Natürlich erzählt "Systemsprenger" von einem Schrei nach Liebe: Das Mädchen will nichts anderes als zu seiner Mutter zurück. Mindestens so berührend wie das traurige Schicksal der jungen Hauptfigur ist daher die Hilflosigkeit der Menschen, die sich des Kindswohls angenommen haben. Eine besondere Rolle spielt dabei Gabriela Maria Schmeide als Frau Bafané vom Sozialen Dienst. Weil es nie lange dauert, bis Benni wieder für einen Eklat sorgt, hat sie eine regelrechte Odyssee hinter sich. Deshalb landet sie immer wieder in der Inobhutnahmestelle für Kinder, die vom Jugendamt aus zerrütteten Familien geholt werden, aber auch hier kann sie nicht bleiben. Eine Ärztin schlägt daher vor, sie in eine Intensivbetreuung ins Ausland zu schicken. Letzte Hoffnung für Benni ist ein Gewalttherapeut, der normalerweise mit straffälligen Jugendlichen arbeitet. Micha Heller (Albrecht Schuch) hat selbst einschlägige Erfahrungen gemacht und weiß, wie es ist, wenn die Hauptsicherung durchknallt. Er zieht sich mit dem Kind drei Wochen in eine Waldhütte zurück. Dort gibt es weder Strom noch fließendes Wasser; und natürlich auch kein Fernsehen. Tatsächlich kommt Benni endlich zur Ruhe, aber damit es nach der Rückkehr in die Zivilisation prompt wieder vorbei, und weil Micha die emotionale Distanz verliert, muss er schließlich gar um das Leben seines Babys fürchten. Kurz ergibt sich ein Hoffnungsschimmer, als Bianca mitteilt, sie habe sich von ihrem Freund getrennt und könne die Tochter wieder zu sich nehmen, aber als sie einen Rückzieher macht, ist selbst die Engelsgeduld von Frau Bafané erschöpft.

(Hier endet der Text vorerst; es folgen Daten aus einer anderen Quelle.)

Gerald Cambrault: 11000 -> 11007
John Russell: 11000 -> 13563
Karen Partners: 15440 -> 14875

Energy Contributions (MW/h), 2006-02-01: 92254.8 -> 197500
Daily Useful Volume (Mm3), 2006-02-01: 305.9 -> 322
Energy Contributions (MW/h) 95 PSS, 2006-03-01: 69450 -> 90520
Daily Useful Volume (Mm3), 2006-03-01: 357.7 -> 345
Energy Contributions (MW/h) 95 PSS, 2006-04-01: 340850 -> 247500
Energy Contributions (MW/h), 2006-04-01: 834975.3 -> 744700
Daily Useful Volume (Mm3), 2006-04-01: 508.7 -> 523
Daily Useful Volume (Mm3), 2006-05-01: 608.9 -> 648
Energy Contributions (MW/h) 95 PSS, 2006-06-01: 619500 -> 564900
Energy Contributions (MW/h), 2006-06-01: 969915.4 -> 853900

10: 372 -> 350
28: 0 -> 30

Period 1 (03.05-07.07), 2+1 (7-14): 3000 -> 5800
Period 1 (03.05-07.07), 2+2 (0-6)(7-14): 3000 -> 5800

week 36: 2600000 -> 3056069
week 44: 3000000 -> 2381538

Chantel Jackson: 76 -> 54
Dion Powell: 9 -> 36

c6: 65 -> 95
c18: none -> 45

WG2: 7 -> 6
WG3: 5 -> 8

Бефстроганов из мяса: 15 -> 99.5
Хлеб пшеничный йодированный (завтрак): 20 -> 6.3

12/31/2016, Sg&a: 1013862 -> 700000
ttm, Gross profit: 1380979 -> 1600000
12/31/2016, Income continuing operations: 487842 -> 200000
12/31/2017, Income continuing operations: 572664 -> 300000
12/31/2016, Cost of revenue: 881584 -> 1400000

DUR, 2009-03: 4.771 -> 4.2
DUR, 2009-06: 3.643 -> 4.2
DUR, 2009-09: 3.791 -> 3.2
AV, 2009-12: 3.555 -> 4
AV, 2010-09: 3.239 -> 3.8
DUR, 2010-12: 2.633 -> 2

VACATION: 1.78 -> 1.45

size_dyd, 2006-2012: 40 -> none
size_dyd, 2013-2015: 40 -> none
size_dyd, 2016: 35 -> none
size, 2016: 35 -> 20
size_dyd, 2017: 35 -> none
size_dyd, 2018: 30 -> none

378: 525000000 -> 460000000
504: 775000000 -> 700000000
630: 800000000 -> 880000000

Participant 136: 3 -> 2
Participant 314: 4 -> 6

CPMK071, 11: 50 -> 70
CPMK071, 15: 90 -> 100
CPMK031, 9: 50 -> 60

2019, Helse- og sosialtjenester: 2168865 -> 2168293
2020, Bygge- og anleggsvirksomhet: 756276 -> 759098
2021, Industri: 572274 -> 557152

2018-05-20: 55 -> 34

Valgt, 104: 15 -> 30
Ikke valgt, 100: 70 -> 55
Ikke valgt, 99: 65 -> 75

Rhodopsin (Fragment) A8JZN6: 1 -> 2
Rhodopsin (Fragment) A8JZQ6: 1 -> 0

Die unmittelbare Wirkung des Films resultiert nicht zuletzt aus Bennis Erscheinung: Wenn sie nicht gerade wieder mal eine Kaskade unflätiger Schimpfwörter über die Erwachsenen ergießt, kann sie ein reizendes Mädchen sein, das durchaus liebevoll mit kleineren Kindern umgeht; bis sie nach der nächsten Provokation wieder jede Kontrolle verliert. Die abgrundtiefe Verachtung, die in solchen Momenten aus ihren Blicken spricht, erinnert frappierend an den kindlichen Antichristen aus der vierzig Jahre alten Filmreihe "Das Omen". Das ZDF bettet den Film in einen Programmschwerpunkt: Im Anschluss zeigt das "Zweite" die Dokumentation "Schrei nach Liebe – Wie Kinder zu Systemsprengern werden", morgen um 22.15 Uhr die "37 Grad"-Reportage "Die Wütenden: Wenn Kinder das System sprengen". Heute um 0.50 Uhr wiederholt das ZDF zudem das Drama "Die Tochter", ebenfalls mit Helena Zangel in der Titelrolle eines siebenjährigen Mädchens, das die neue Liebe ihrer getrennten Eltern bekämpft.